I figured Dodd-Frank’s whistle-blower provisions would make corporate self-reporting even more of a no-brainer, since insiders now have not only a moral and legal incentive but also a powerful financial motive to alert the SEC when they suspect wrongdoing. According to BuckleySandler partner Thomas Sporkin, who until last June was chief of the SEC’s Office of Market Intelligence, the commission receives 1.2 whistle-blower tips a day, on average. If I were a corporate official wondering whether to self-report, I’d assume that one of those tips was about my company and run to the feds before they came to me.

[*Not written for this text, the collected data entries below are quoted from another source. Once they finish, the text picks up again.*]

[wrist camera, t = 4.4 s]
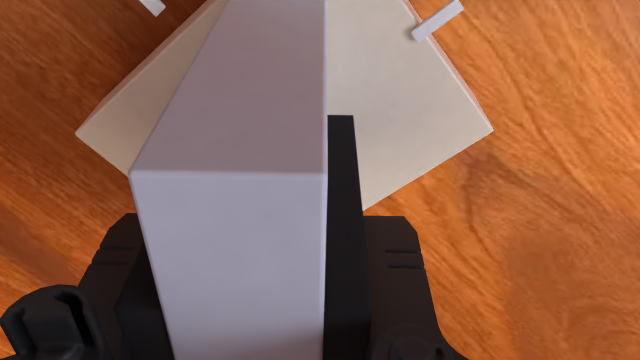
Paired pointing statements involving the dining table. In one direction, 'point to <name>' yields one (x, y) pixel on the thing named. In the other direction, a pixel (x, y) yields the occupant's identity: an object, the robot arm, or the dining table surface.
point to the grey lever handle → (242, 188)
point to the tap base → (342, 91)
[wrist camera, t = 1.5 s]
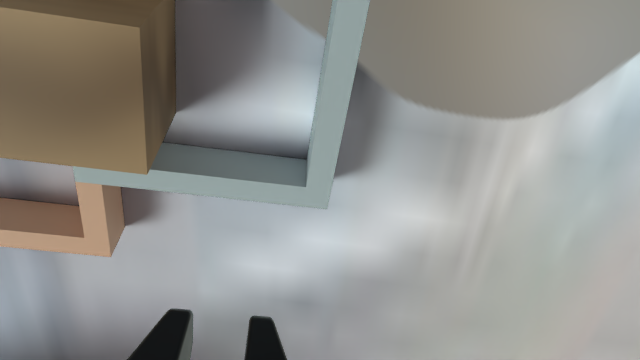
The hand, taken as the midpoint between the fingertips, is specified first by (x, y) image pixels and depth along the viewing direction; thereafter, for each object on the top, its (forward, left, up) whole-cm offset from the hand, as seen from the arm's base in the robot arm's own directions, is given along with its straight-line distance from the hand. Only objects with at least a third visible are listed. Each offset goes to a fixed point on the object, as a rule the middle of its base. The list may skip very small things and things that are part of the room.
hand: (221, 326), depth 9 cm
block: (0, +6, -12) cm, 14 cm away
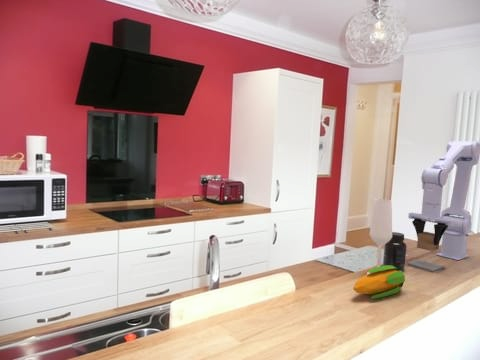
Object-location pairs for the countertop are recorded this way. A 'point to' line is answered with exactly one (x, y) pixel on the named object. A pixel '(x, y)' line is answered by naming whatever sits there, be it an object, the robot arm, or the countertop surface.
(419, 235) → the walnut cube
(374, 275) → the corn
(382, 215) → the champagne flute
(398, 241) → the supplement bottle
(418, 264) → the slate coaster
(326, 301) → the countertop surface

But according to several of the most prominent SEC enforcement advisers in Washington, w ho were speaking Thursday at Securities Docket’s Securities Enforcement Forum, corporations should think hard about the decision to confess their sins or handle problems internally. “You have to decide whether the issue merits the government’s involvement,” said William McLucas of Wilmer Cutler Pickering Hale and Dorr in a follow-up phone conversation Friday. Even in an era in which “you have to assume there are no secrets,” McLucas said, problems that fall short of systemic wrongdoing call for judgment, not reflexive confession. “That’s why you have compliance systems and controls,” he said.
William Baker of Latham & Watkins told me Friday that under Dodd-Frank, companies have to be wary that whistle-blowers will go to the SEC, but, like McLucas, said there is a range of problems that can be handled effectively enough in-house that even if the SEC launches an investigation, the agency will be satisfied with the company’s response. If, on the other hand, the wrongdoing involves anything that would affect public disclosures, Baker said, it must be reported. “It’s a very difficult, very nuanced decision for a company,” he said.
It’s also difficult for outside counsel, McLucas said at Thursday’s conference. If outside lawyers recommend that clients throw themselves on the mercy of the government and the government doesn’t show mercy, that’s not a good outcome for the lawyers. Clients, Baker added, also have to think about the higher cost of dealing with a government investigation rather than handling a problem internally. In a panel on the Foreign Corrupt Practices Act, former SEC FCPA enforcement chief Cheryl Scarboro of Simpson Thacher & Bartlett said that while government policy is to reward self-reporting, it’s not always clear what the benefits are. And if companies do report that they’ve made illegal payments to officials in one country, added Joseph Warin of Gibson, Dunn & Crutcher, they often find their practices in other countries under investigation.